Formal training that you might need is:
- Testing concepts/deliverables/processes
- Testing organization
- Defect Management process
- Waterfall/Agile
Testing is definitely not about learning theoretical concepts etc. It is more of application of common sense and functional knowledge. I suggest you start learning the functionality of your application and following the below guidelines. If you still want to learn about testing theory concepts (which I'm afraid not going to be very useful in doing actual testing) I suggest you read http://www.tutorialspoint.com/software_testing/ and be done with learning theory. If you want in-depth learning of theoretical concepts, try CBOK CSTE. You are not going to learn more theory than that. Coming to what is important in real-world testing, I would suggest you concentrate on the below points.

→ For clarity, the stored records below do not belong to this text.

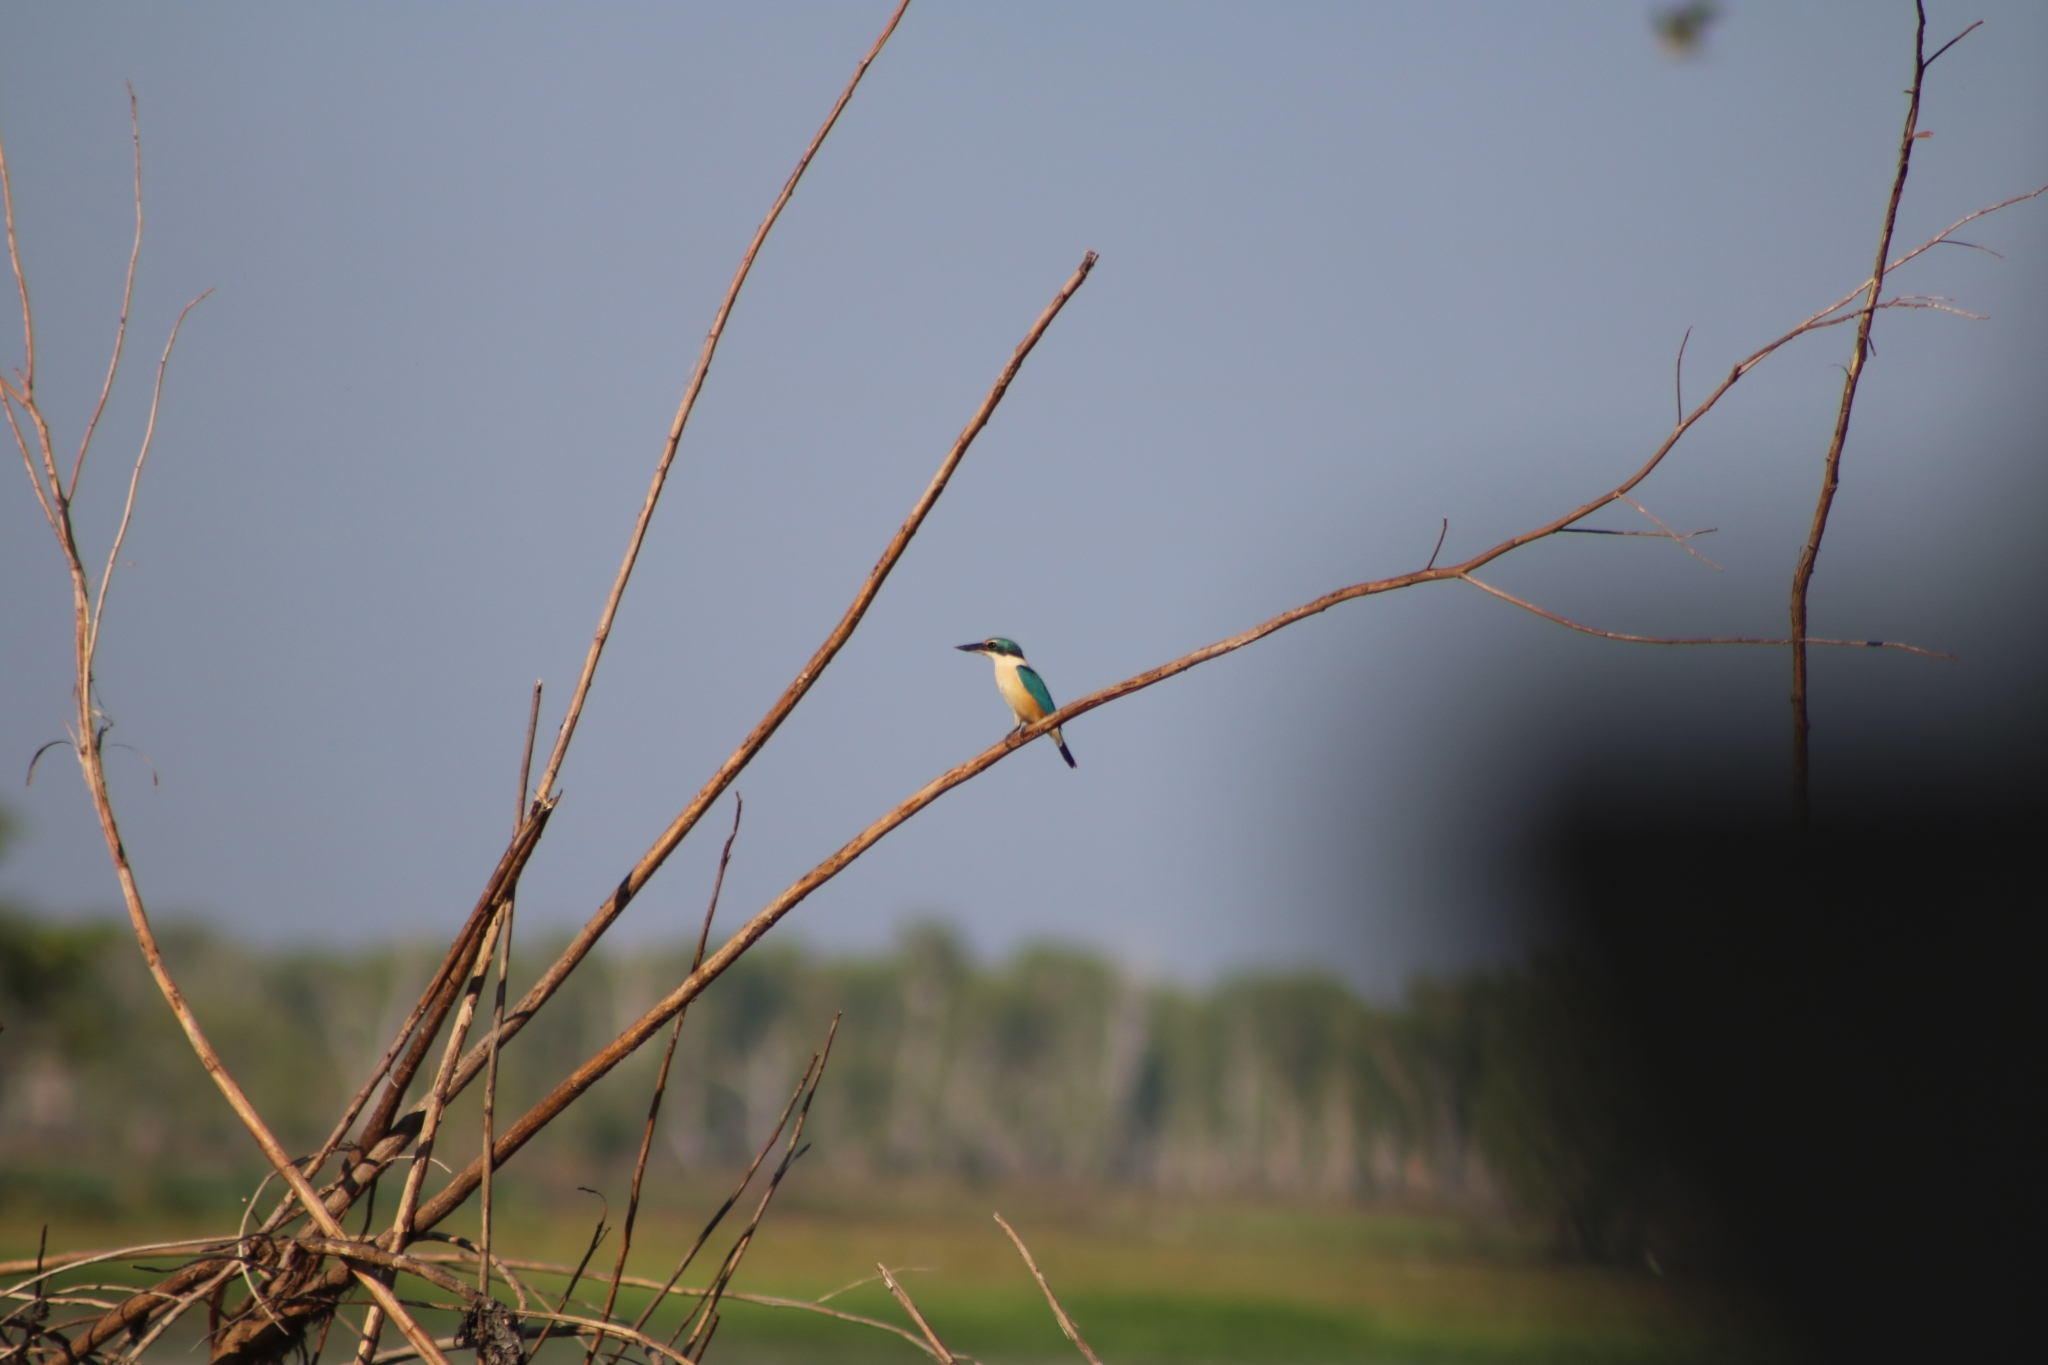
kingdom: Animalia
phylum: Chordata
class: Aves
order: Coraciiformes
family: Alcedinidae
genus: Todiramphus
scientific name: Todiramphus sanctus
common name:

It is not always necessary that we have to know a lot about computers to be able to do testing. Once you know the basics of computers as to how to access internet, use MS Word, MS Excel etc, you can do manual testing, if the application you are supposed to test is a User Interface application. You just have to learn the functionality of the application. For example, if you are a manual tester for stackoverflow.com website, you will have to know how to post questions, give answers, upvote, close and other similar functionality that this site offers. Then you are good to do it.
However, the testing you are supposed to perform is something to do with modifying XMLs, writing sql queries and testing mainframes etc., you will have to have the specialised trainings in those specific areas.
Once you have learnt basics of the application you have to test and learned the process to test it, the next thing you have to know is how to use basic test management software that is being used by the organisation you are working with. Which again is not that complicated, how to document tests, bugs etc.
You will also have to learn different approaches to design test cases, scenarios. Writing test cases and scenarios is not a random work, you have to think about what different scenarios the specific application may be used in. You have to decide what are the likely inputs and outputs to expect. Are there any rare scenarios that may break etc., for this you will have to gain experience of that application's functionally.
Next set of skills you need to possess is communication skills. Your test cases, bugs etc have to be clear and concise. You have to confidently elaborate why you think certain failure is a bug.
Testing is not at all an easy task. You need to think all positive and negative scenarios that end user is going to perform with the given product-software. QA is the only person who is responsible for delivering the quality product, later on which will be converted into the brand.
So below are the qualities or characteristics each QA guys have to be successful in software testing filed.
- Adaptiveness
- Creative
- Diplomatic
- Negative
- Constant learner
- Out of box thinking
-> Apart from this, you should have good command on communication skills cause you have to communicate with so many faces.
-> You should know how to prioritize the tasks when you are under heavy load.
-> Implement more process and documentation.
-> Be objective oriented with open mind set.
If you have a mixture of above things or you are ready to grab such characteristics and want to implement it in your routine then you will be the right QA candidate.